Социология: Левиафан и дитя | страница 20
Совершенно не следует путать человеческую свободу воли со свободой от человеческого. Метафизика последней есть предмет той высшей душераздирающей философии, в которой мысль отрицает все: материю, Вселенную, человеческую душу и человеческого бога. Но нас в данном случае интересует приземленная свобода воли. Эта свобода доступна и собаке (а, возможно, и мячу, если принять во внимание нарушение локальности в квантовой механике).
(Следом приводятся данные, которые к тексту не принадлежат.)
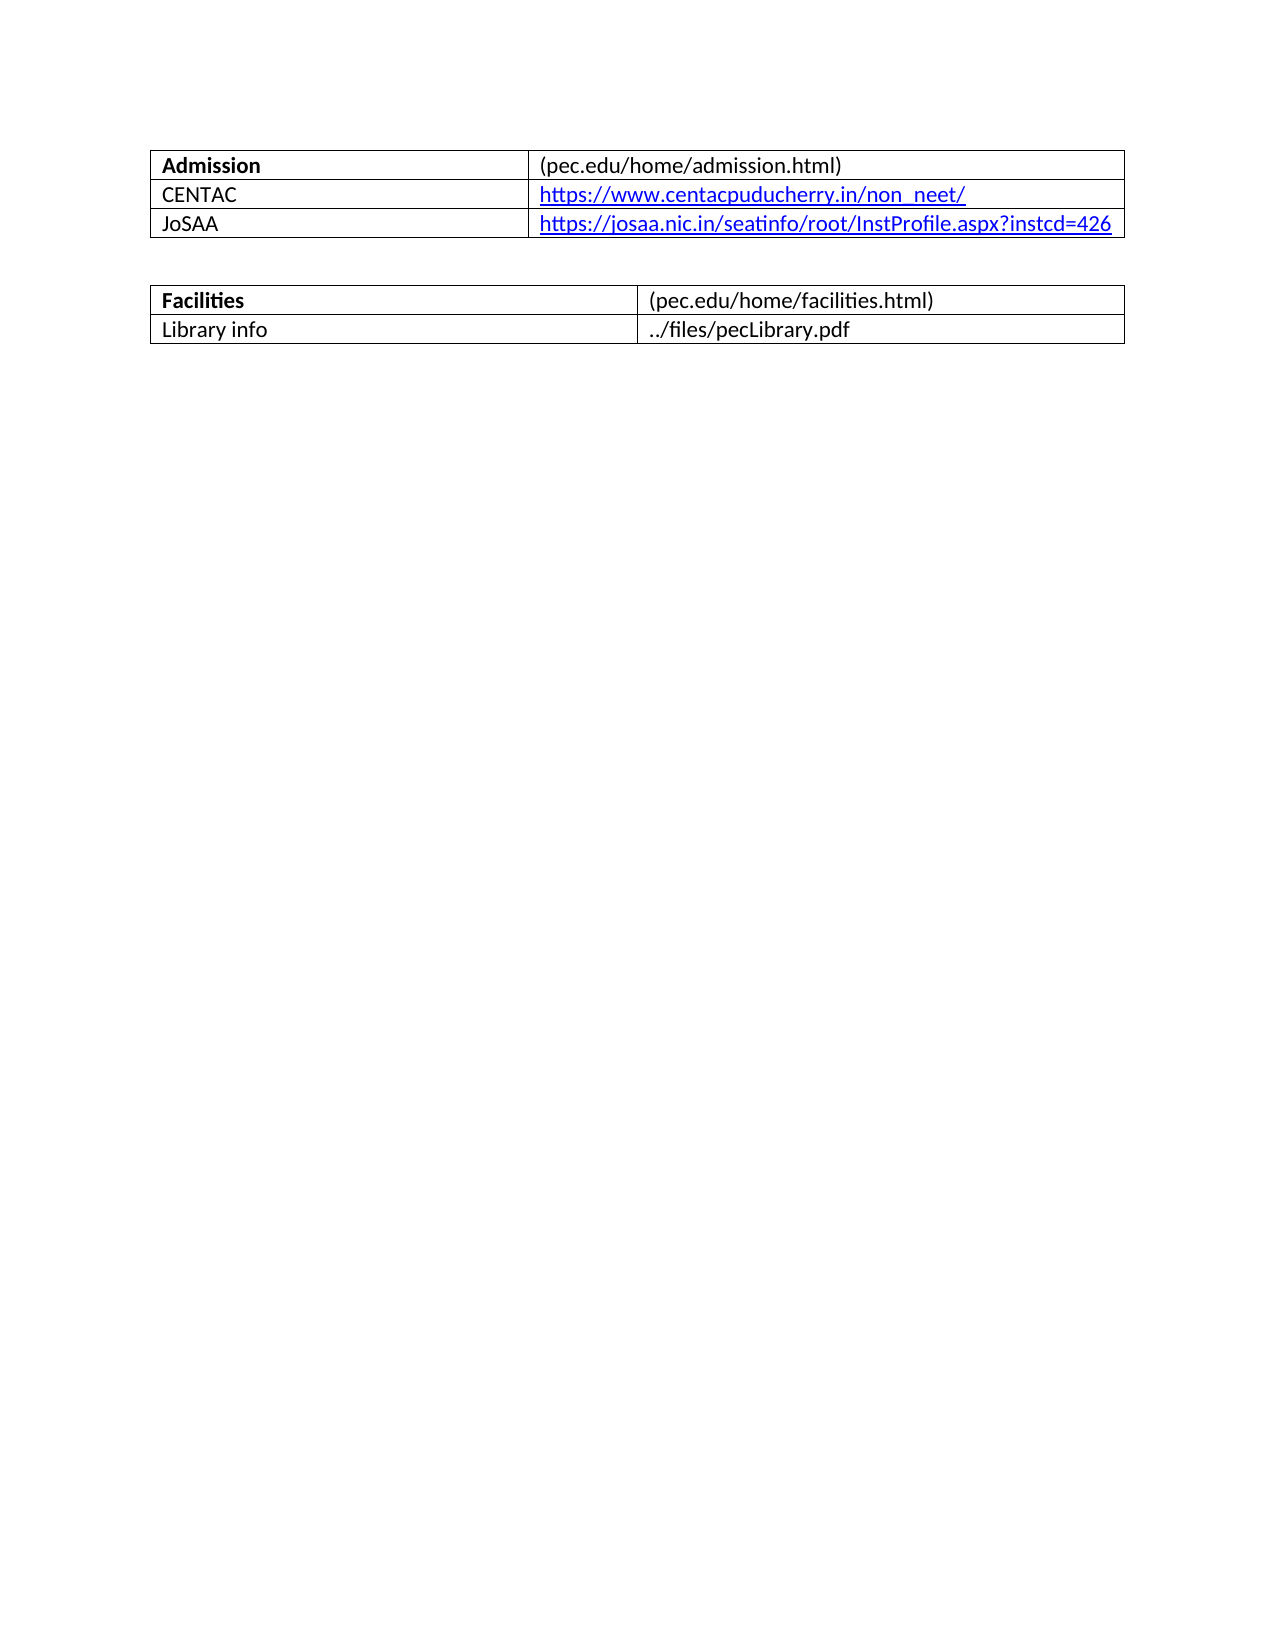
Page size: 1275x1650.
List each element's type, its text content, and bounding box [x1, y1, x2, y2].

table_header Admission [151, 151, 528, 179]
table_cell ../files/pecLibrary.pdf [638, 315, 1124, 343]
table_header (pec.edu/home/facilities.html) [638, 286, 1124, 314]
table_cell JoSAA [151, 209, 528, 237]
table_cell https://josaa.nic.in/seatinfo/root/InstProfile.aspx?instcd=426 [529, 209, 1124, 237]
table_header Facilities [151, 286, 637, 314]
table_cell Library info [151, 315, 637, 343]
table_cell https://www.centacpuducherry.in/non_neet/ [529, 180, 1124, 208]
table_header (pec.edu/home/admission.html) [529, 151, 1124, 179]
table_cell CENTAC [151, 180, 528, 208]
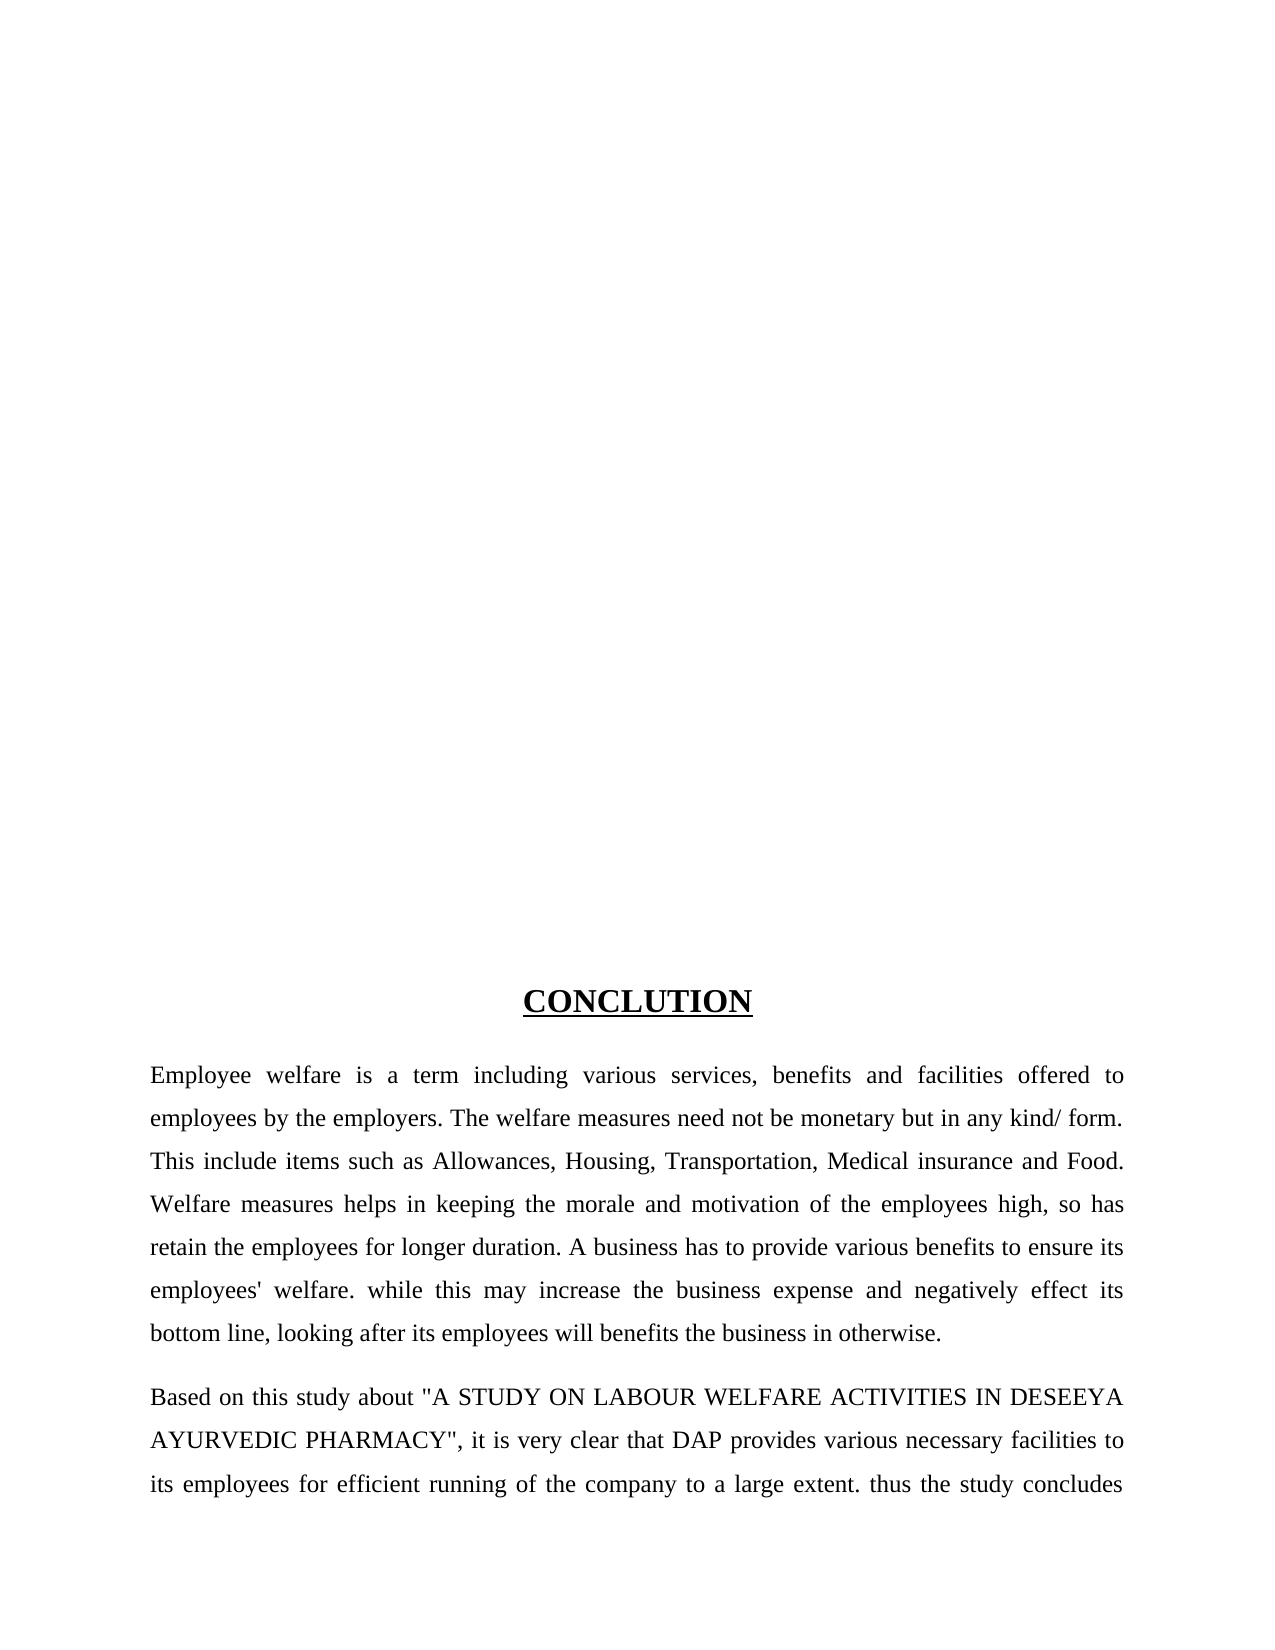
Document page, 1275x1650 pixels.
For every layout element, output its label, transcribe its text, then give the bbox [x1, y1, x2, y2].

text CONCLUTION [150, 981, 1125, 1020]
text Employee welfare is a term including various services, benefits and facilities offered to employees by the employers. The welfare measures need not be monetary but in any kind/ form. This include items such as Allowances, Housing, Transportation, Medical insurance and Food. Welfare measures helps in keeping the morale and motivation of the employees high, so has retain the employees for longer duration. A business has to provide various benefits to ensure its employees' welfare. while this may increase the business expense and negatively effect its bottom line, looking after its employees will benefits the business in otherwise. [150, 1060, 1125, 1347]
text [150, 1382, 1125, 1497]
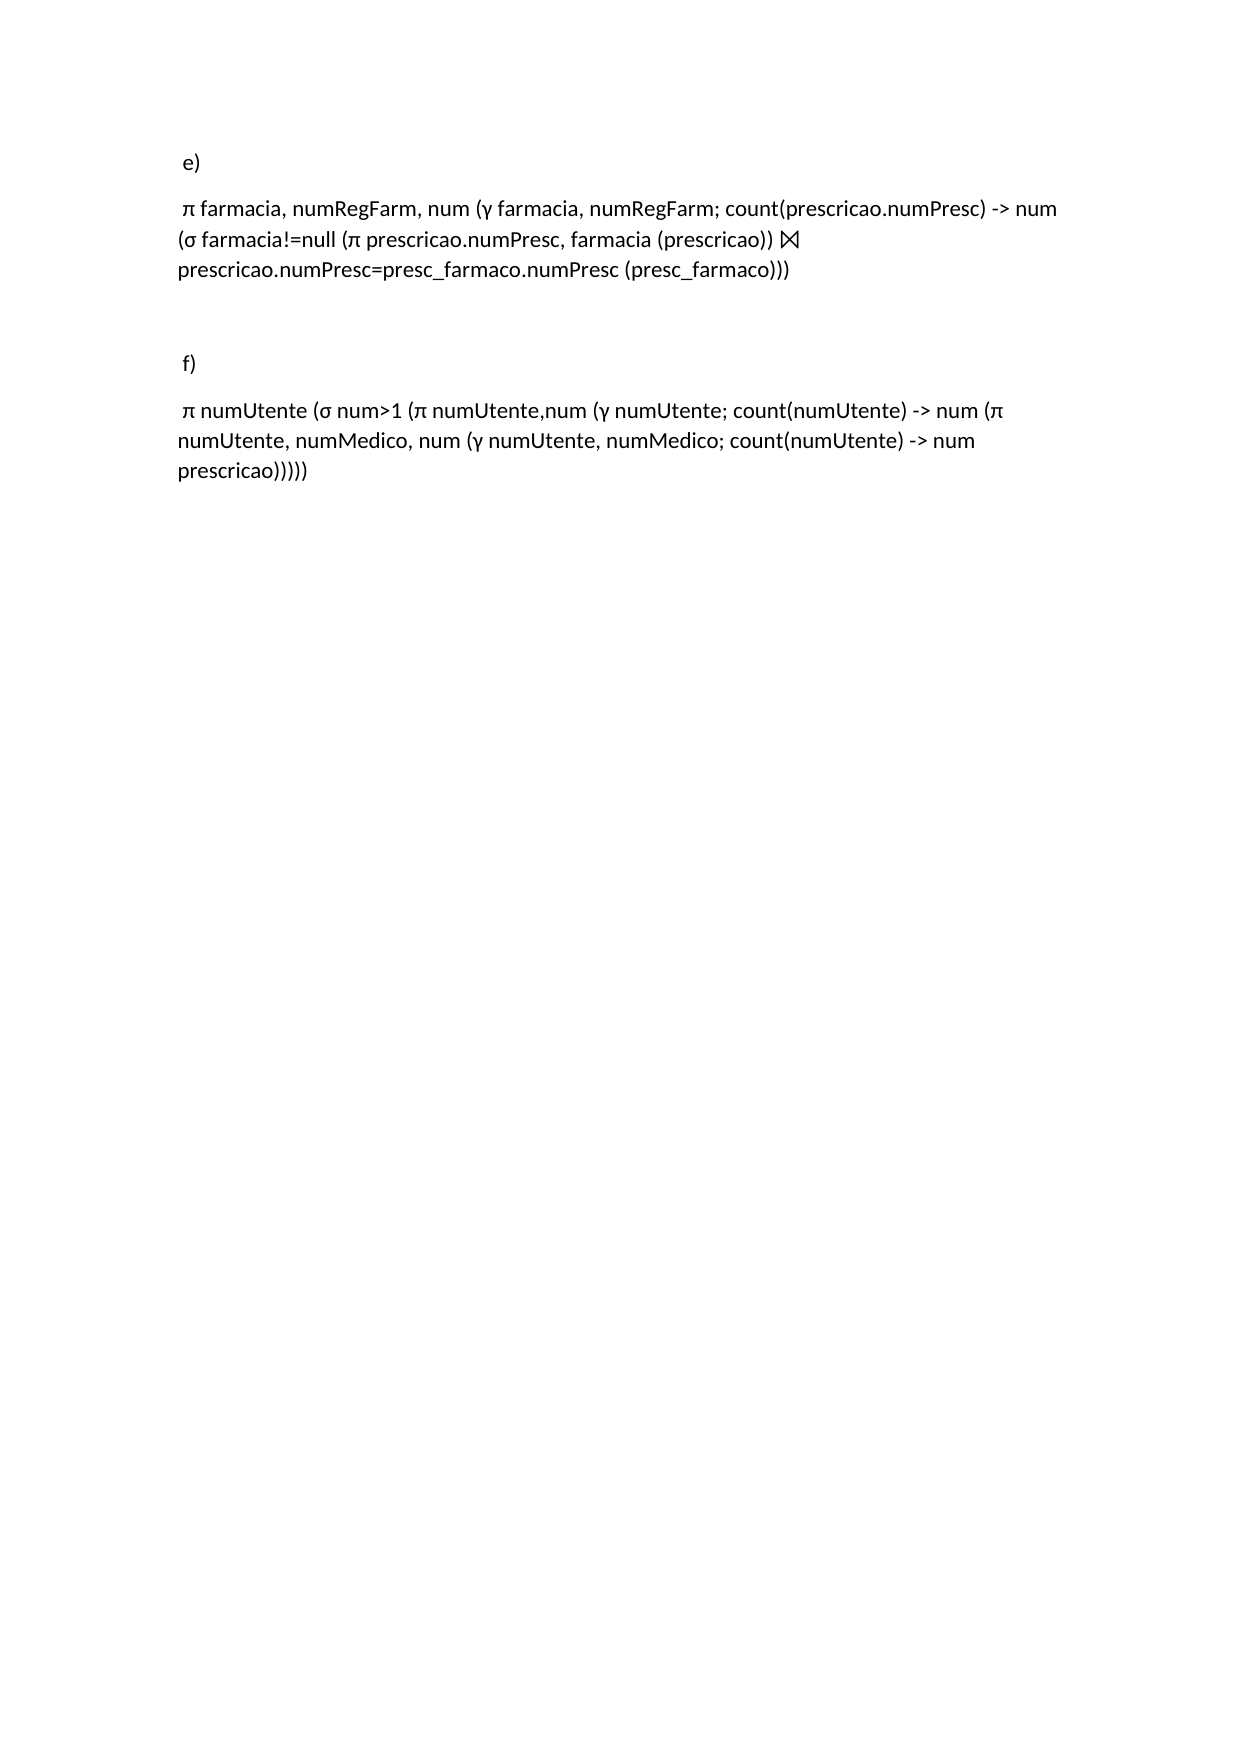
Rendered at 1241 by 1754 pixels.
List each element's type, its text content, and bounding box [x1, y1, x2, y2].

text π farmacia, numRegFarm, num (γ farmacia, numRegFarm; count(prescricao.numPresc) -> num (σ farmacia!=null (π prescricao.numPresc, farmacia (prescricao)) ⨝ prescricao.numPresc=presc_farmaco.numPresc (presc_farmaco))) [177, 194, 1063, 283]
text e) [177, 148, 1063, 176]
text π numUtente (σ num>1 (π numUtente,num (γ numUtente; count(numUtente) -> num (π numUtente, numMedico, num (γ numUtente, numMedico; count(numUtente) -> num prescricao))))) [177, 396, 1063, 484]
text f) [177, 349, 1063, 377]
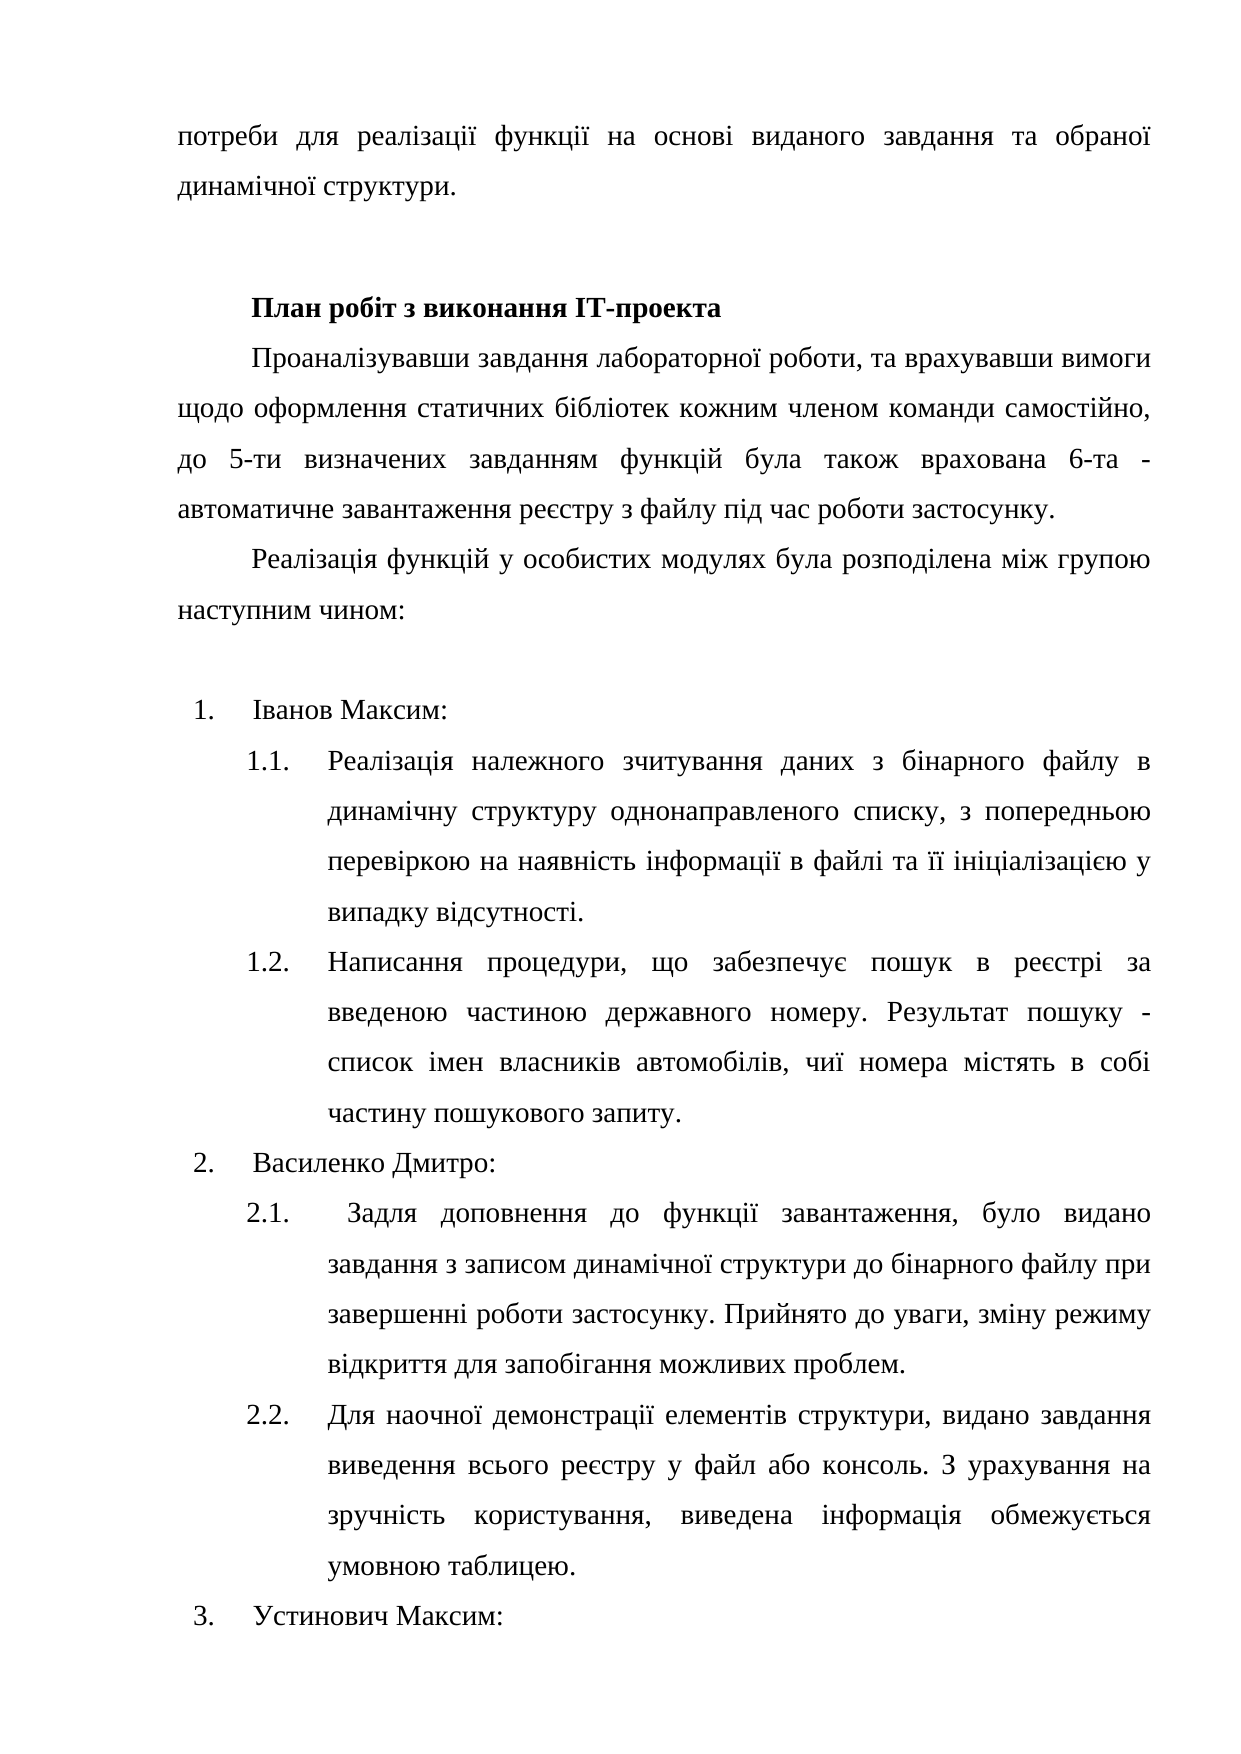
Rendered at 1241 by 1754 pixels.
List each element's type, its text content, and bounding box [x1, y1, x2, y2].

subtitle План робіт з виконання ІТ-проекта [177, 290, 1152, 323]
text Проаналізувавши завдання лабораторної роботи, та врахувавши вимоги щодо оформлення статичних бібліотек кожним членом команди самостійно, до 5-ти визначених завданням функцій була також врахована 6-та - автоматичне завантаження реєстру з файлу під час роботи застосунку. [177, 340, 1152, 525]
text Реалізація функцій у особистих модулях була розподілена між групою наступним чином: [177, 541, 1152, 625]
list Для наочної демонстрації елементів структури, видано завдання виведення всього реєстру у файл або консоль. З урахування на зручність користування, виведена інформація обмежується умовною таблицею. [290, 1397, 1152, 1581]
list Іванов Максим: [215, 692, 1152, 726]
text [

Так чего хочет мозг? Очевидно, он не хочет еды и секса, ведь живет он нейронными импульсами. Не имеют для него смысла деньги, власть, слава, сила, красота, успех. По сути, все человеческое чуждо мозгу. Ему необходим такой набор импульсов, который оценивается им как комфортное состояние. Мозгу нужен нейрокомфорт. Его высшие формы мы называем эйфорией, благодатью, нирваной. И ради этого мозг занимается самостимуляцией. Мир оказывается для него психогенным местом, которое периодически приводит его к дискомфорту. Постоянный дискомфорт мы называем депрессией, острый – неврозом, а фундаментальный – психозом. Мозг защищается от такого состояния выработкой дофамина и других нейромедиаторов. Но именно в повышенном содержании дофамина психиатры видят главную причину шизофрении и лечат этот мозг, который спасаясь от депрессивного мира создает собственную альтернативную реальность, анти-дофаминовой терапией.
Зависть как социальный фактор – это зависть к чужому нейрокомфорту. Обездоленного приводит в ярость один лишь вид самодовольного собственника. Ему не нужно видеть, чем именно владеет этот человек и в каком количестве, чтобы понимать, как этому человеку хорошо в этом мире. Но и озабоченного бизнесом богача может кольнуть «в самое сердце» (т.е. в самый мозг) вид блаженствующего бедняка, который счастлив в своей хижине или на обочине дороги (если это возможно). Биржевой спекулянт, если отбросить частности, ищет в конечном итоге той же благодати, что и монастырский отшельник. Не в деньгах счастье, оно – в нейрокомфорте.
Все начинается с социума. Младенец (мозг) издает свой первый вопль, вывалившись из лона солипсизма в социум. Отныне он – один из многих. Но новорожденный мозг этого еще не знает. Он не знает, что родился в какой-то стране, в каком-то городе, с каким-то цветом кожи, полом и национальностью. Он не знает, что у него есть родители. Он даже не знает, что у него есть тело. Эти путы свяжут в нем ангела и зверя позже. А пока он – бог, творец собственной Вселенной, в которой есть только он сам. Жизнь низведет его с этого престола, оставив в нем ностальгическую «волю к власти» от тех времен, когда он был всем и все было им. Вселенная принадлежала ему. Ее единственным законом была воля младенца. И криком выражал он свое недовольство. Он был той самой ницшеанской «белокурой бестией» в колыбели солипсизма. Не будет преувеличением сказать, что сверхчеловек Ницше – это дитя. Может быть, человек и произошел от обезьяны, но формируется он из новорожденного сверхчеловека, лишенного всякой нравственности, не ведающего животного страха и не питающего почтения к святыням.